Прищуриваюсь, закусываю изнутри щеку и дивлюсь очевидному, но возмутительному факту: эта сводня специально отправила на помощь именно Юру.
"Вот черт!.."
Она могла преспокойненько прыгнуть в машину и в считанные минуты добраться до секонда, уболтать или подкупить красномордого орка и вытащить меня из передряги. Когда у Светы есть цель, не существует никаких препятствий.
Вместо этого она закатила истерику и сбила с толку самого Юру — холодного темного эльфа, держащего чувства на коротком поводке.
Впрочем... не такой уж он и холодный. По коже до сих пор ползут мурашки, в венах кипит адреналин, набекрень съезжает крыша.
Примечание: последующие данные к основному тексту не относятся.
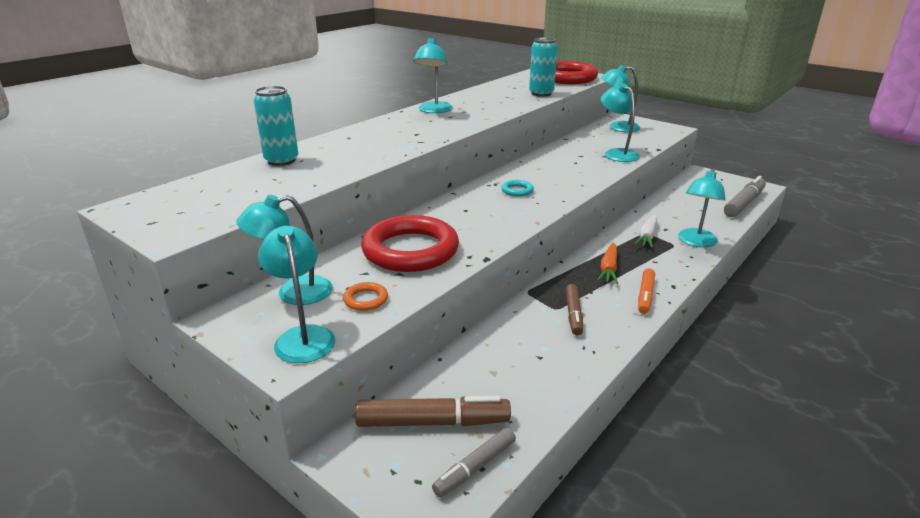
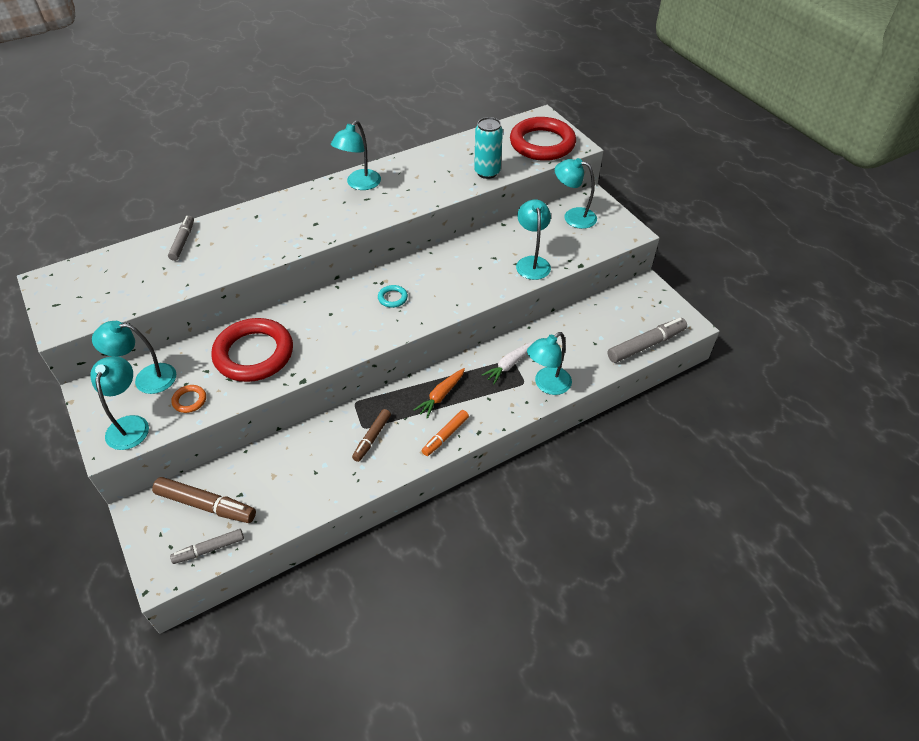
camera: 20 degrees right, 20 degrees up
(281, 161) = (183, 241): turquoise can -> grey marker

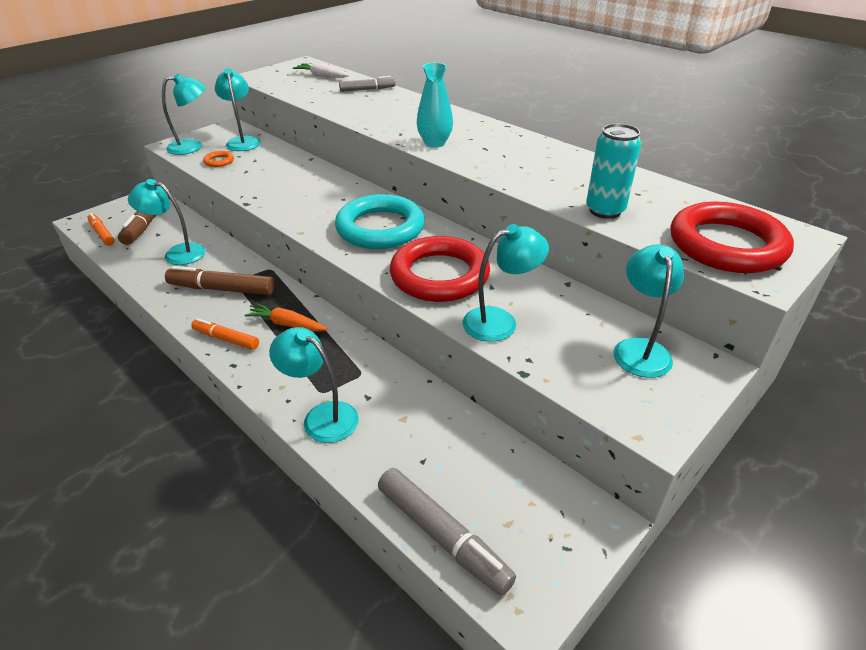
camera: 75 degrees right, 10 degrees down
(209, 549) = (102, 234): grey marker -> orange marker
(254, 354) = (278, 175): red ring -> red ring (439, 275)
(342, 222) = (435, 143): none -> turquoise vase
(359, 184) = (507, 140): turquoise lamp -> turquoise lamp (177, 253)
(372, 438) = (222, 289): brown marker -> brown marker, size x1.60
(392, 298) = (380, 228): turquoise ring -> turquoise ring, size x2.48
(509, 365) = (350, 372): white carrot -> white carrot (322, 76)

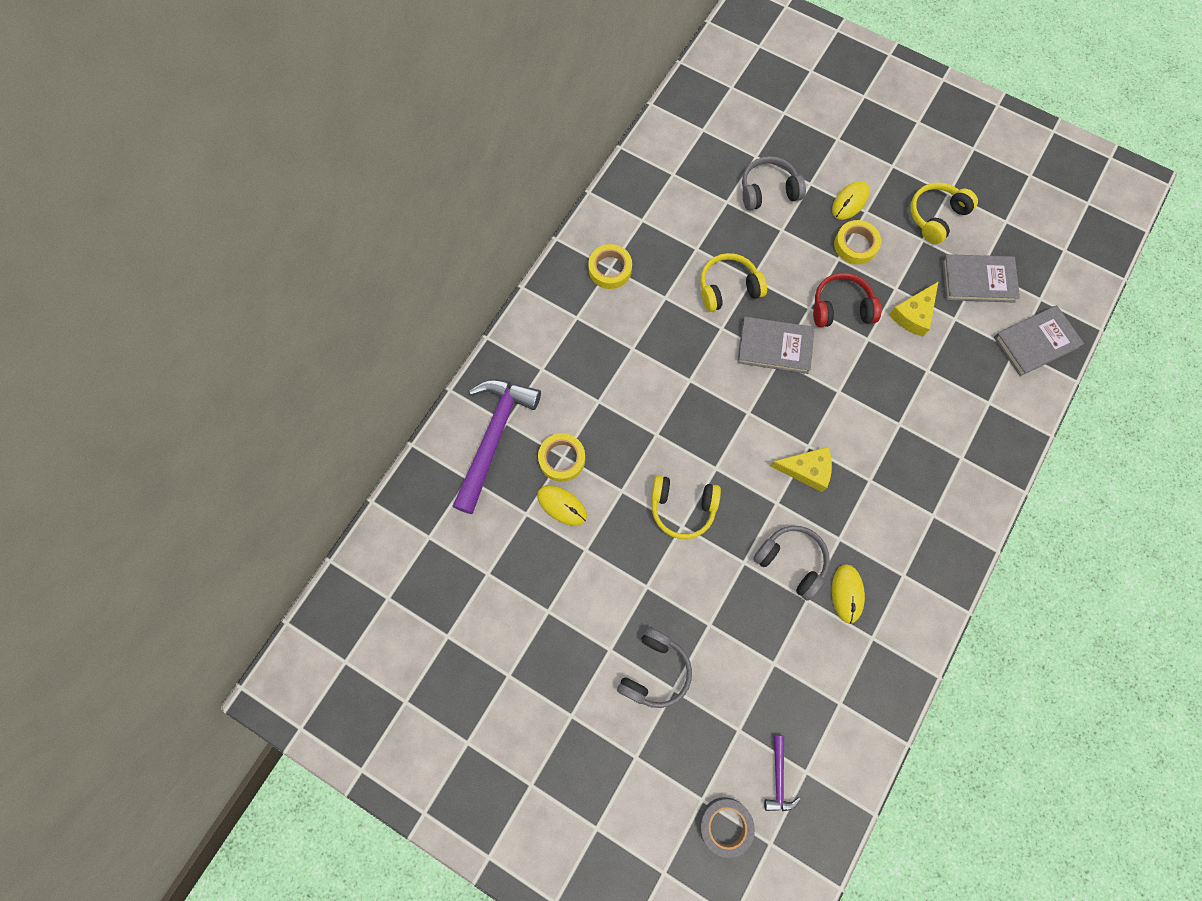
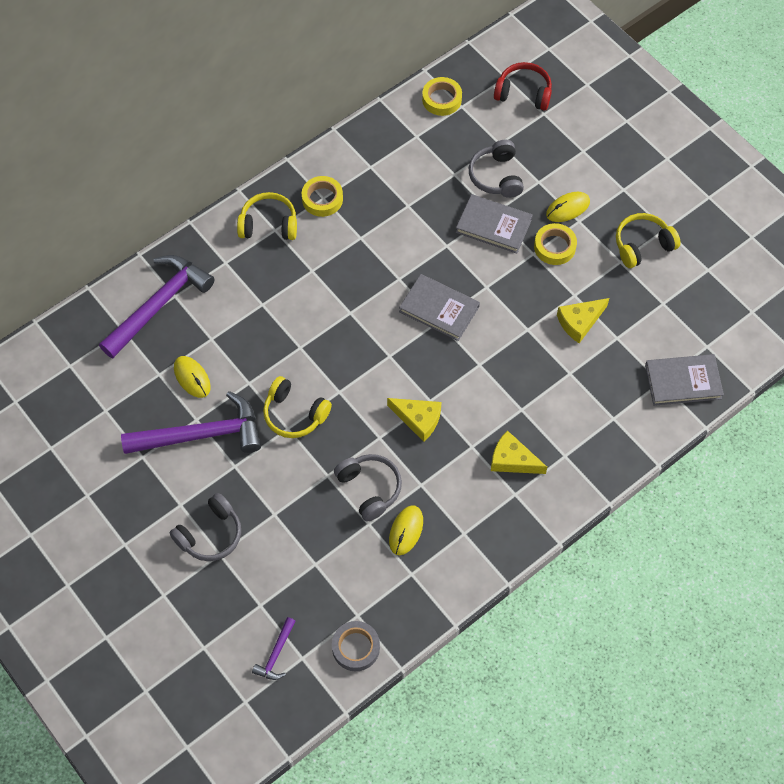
camera: 20 degrees right, 10 degrees down
(562, 459) = (209, 340): yellow tape -> yellow tape (442, 99)
(598, 565) = (201, 435): none -> purple hammer
(725, 825) = (213, 674): grey tape -> grey tape (356, 648)
(728, 288) = (420, 247): yellow headphones -> yellow headphones (268, 224)
(768, 191) = (496, 176): grey headphones -> grey headphones turned 105 degrees counterclockwise
(841, 307) = (515, 295): red headphones -> red headphones (523, 93)
(915, 480) = (512, 460): none -> yellow cheese
(978, 280) = (655, 312): grey book -> grey book (493, 226)

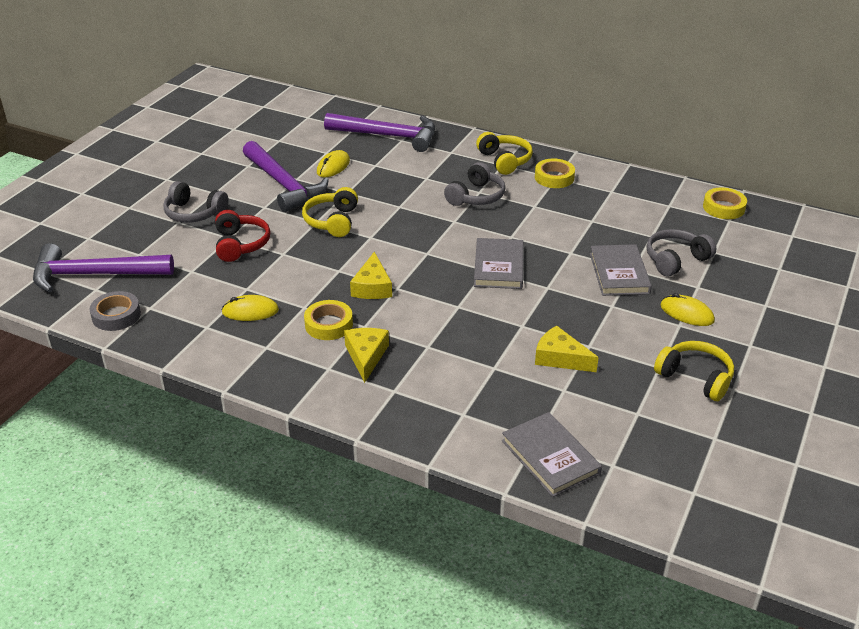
camera: 65 degrees right, 25 degrees down
(276, 654) = (94, 274): purple hammer -> purple hammer, size x2.22
(369, 488) = (282, 279): grey headphones -> grey headphones (476, 196)
(523, 93) = (787, 250): red headphones -> red headphones (240, 244)
(554, 247) = (633, 317): yellow tape -> yellow tape (328, 324)

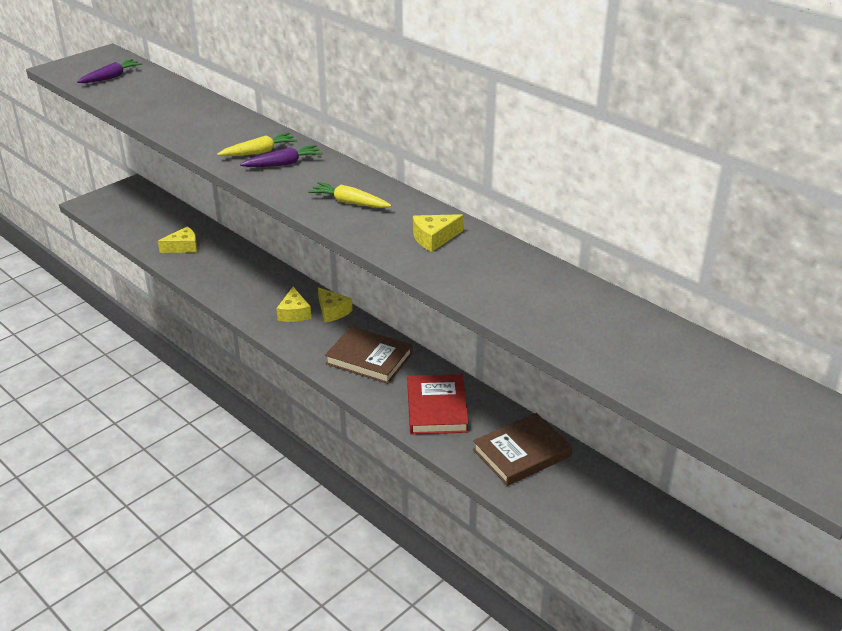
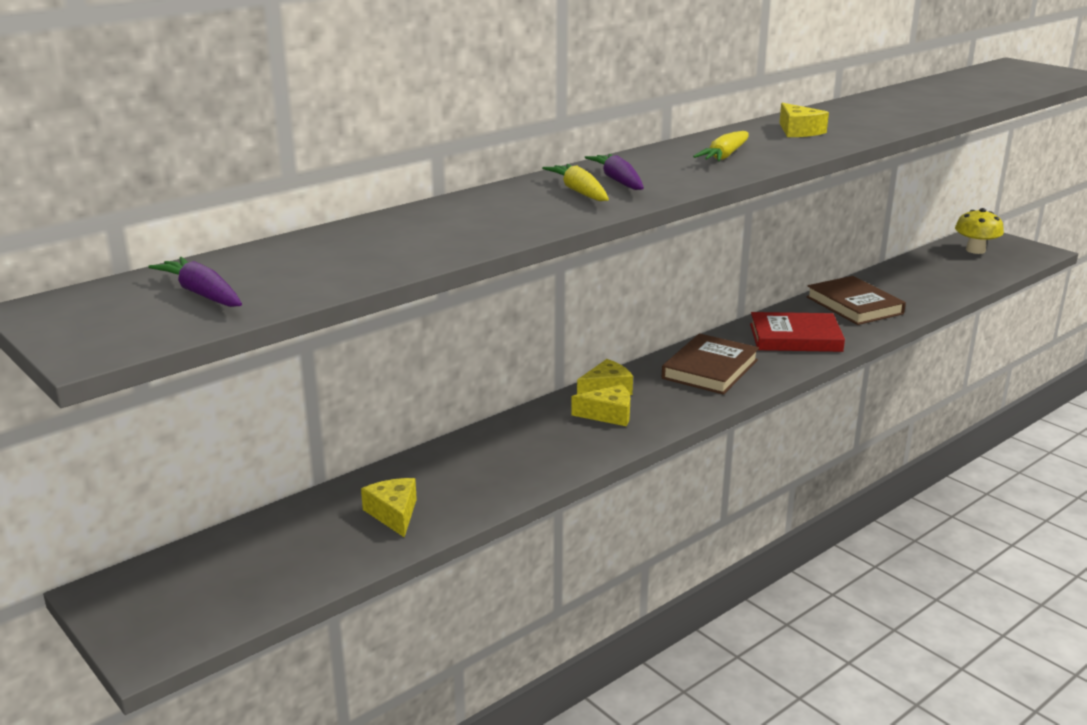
camera: 85 degrees left, 10 degrees down
(737, 583) = (975, 250): none -> yellow mushroom

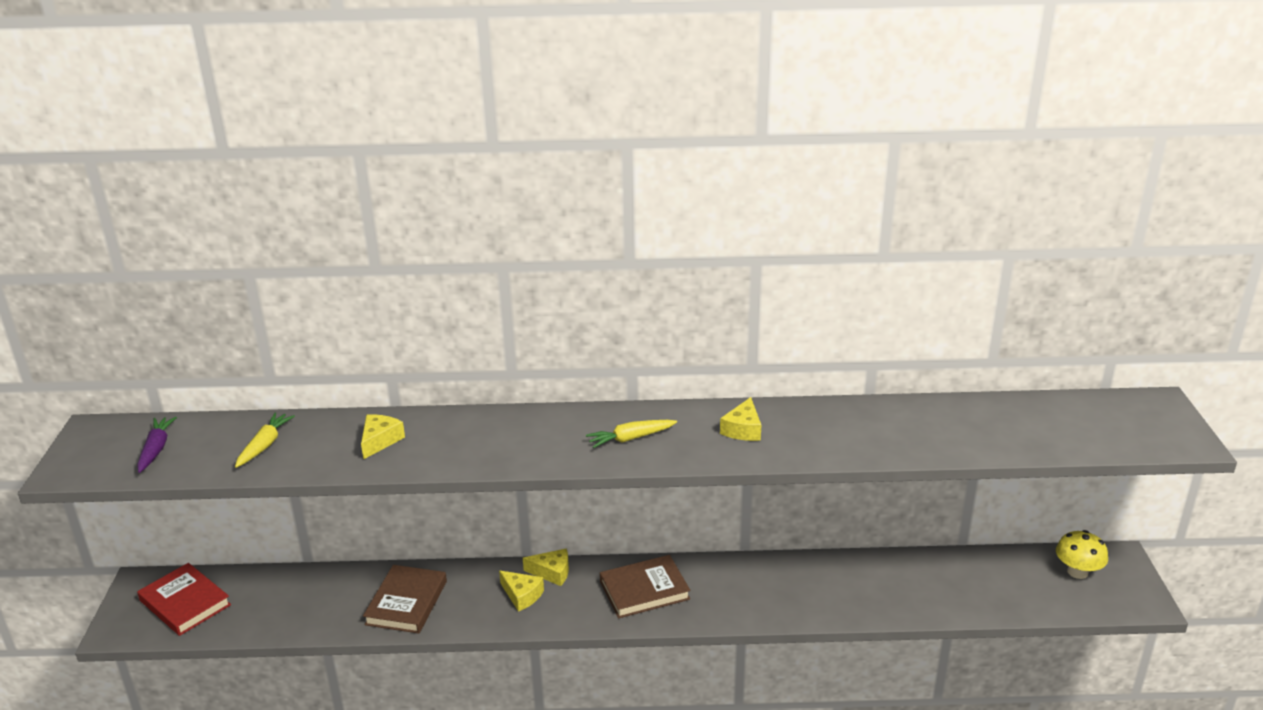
camera: 40 degrees right, 5 degrees up
(394, 513) = (311, 606): yellow cheese -> yellow cheese (380, 441)
(579, 192) = (469, 439): yellow carrot -> yellow carrot (264, 445)
(618, 181) = (512, 438): purple carrot -> none
(795, 337) = (752, 592): red book -> red book (185, 603)
(854, 305) = (853, 582): brown book -> brown book (406, 603)

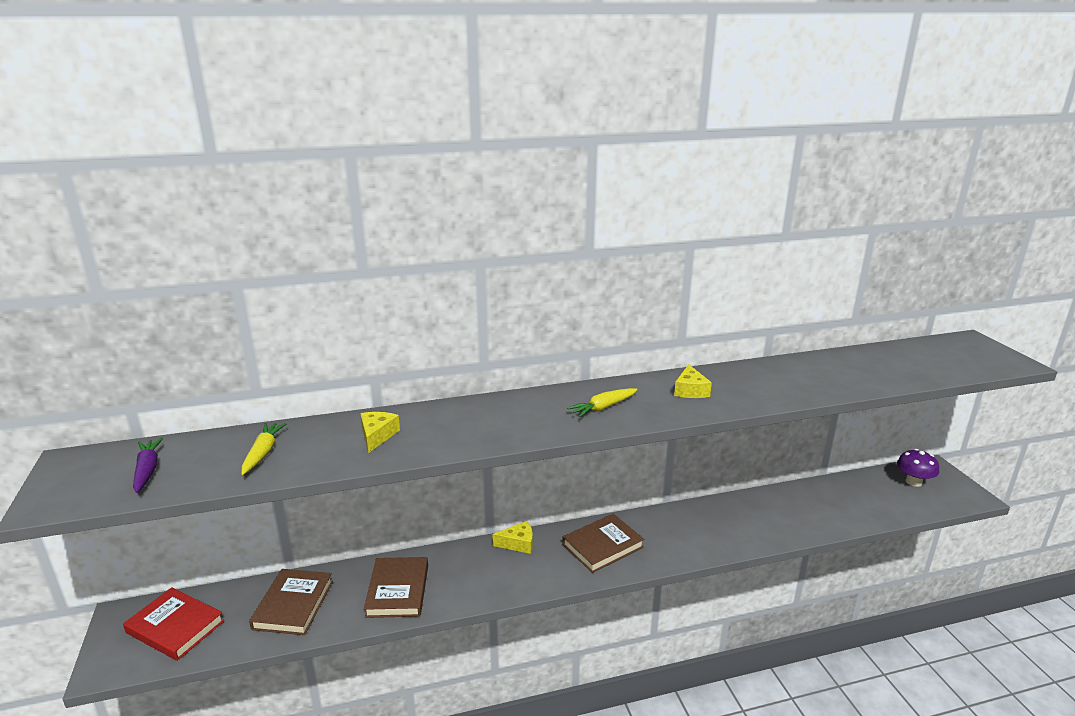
camera: 15 degrees left, 5 degrees down
(300, 600) = (293, 605): none -> brown book
(522, 595) = (500, 567): yellow cheese -> none
(1077, 572) = (913, 482): yellow mushroom -> purple mushroom

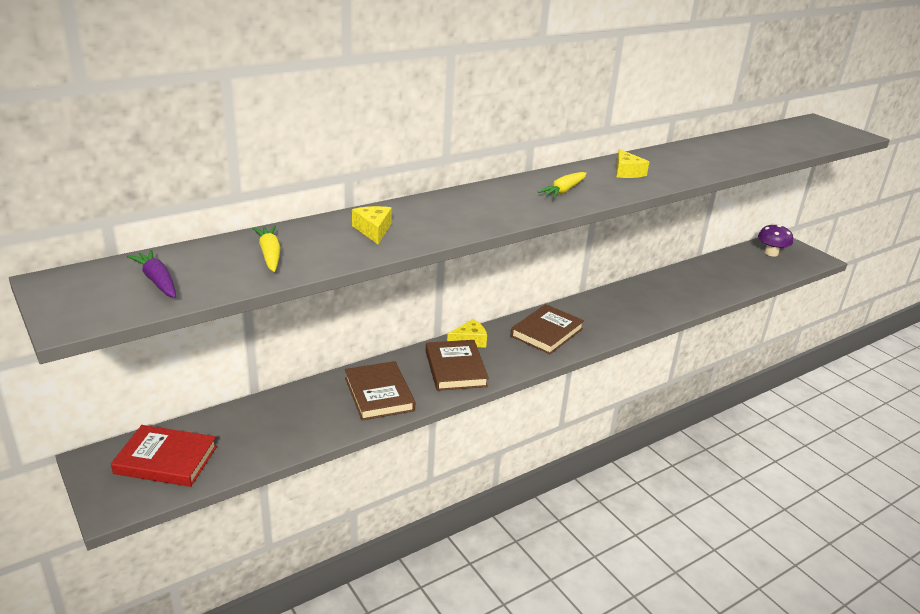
camera: 20 degrees left, 5 degrees up
(293, 605) = (281, 422): brown book -> brown book (455, 368)

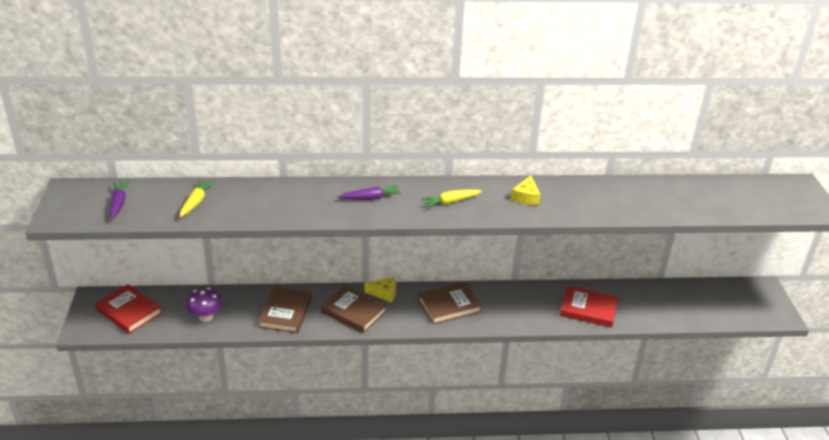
camera: 30 degrees right, 5 degrees up
(373, 230) = (277, 200): yellow cheese -> none
(455, 368) = (354, 312): brown book -> brown book turned 75 degrees counterclockwise
(478, 205) = (371, 198): none -> purple carrot
(672, 297) = (588, 309): none -> red book
(771, 253) = (737, 296): purple mushroom -> purple mushroom (205, 316)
Я ни с кем не готова обсуждать наше обоюдоострое, чересчур нервное общение и, поняв, что Света решительно направляется именно ко мне, усиленно расталкиваю локтями выросших на дороге людей и запираюсь в туалете.
Включаю воду, прислоняюсь к шершавой плитке и пытаюсь дышать.
Итак...
Я страшно опозорилась перед Юрой.
Он вытащил меня из безвыходной ситуации.
В его словах были раздражение, злость, сочувствие — все что угодно, но только не ледяное презрение...
Ума не приложу, что со мной — внутри будто одновременно разладились все системы. Я и рада бы прийти в себя, стать прежней — рассудительной, спокойной и гордой, но не могу. Как и не могу решить, прикрыть слишком глубокое декольте олимпийкой, или снять ее, расправить плечи и вернуться в зал.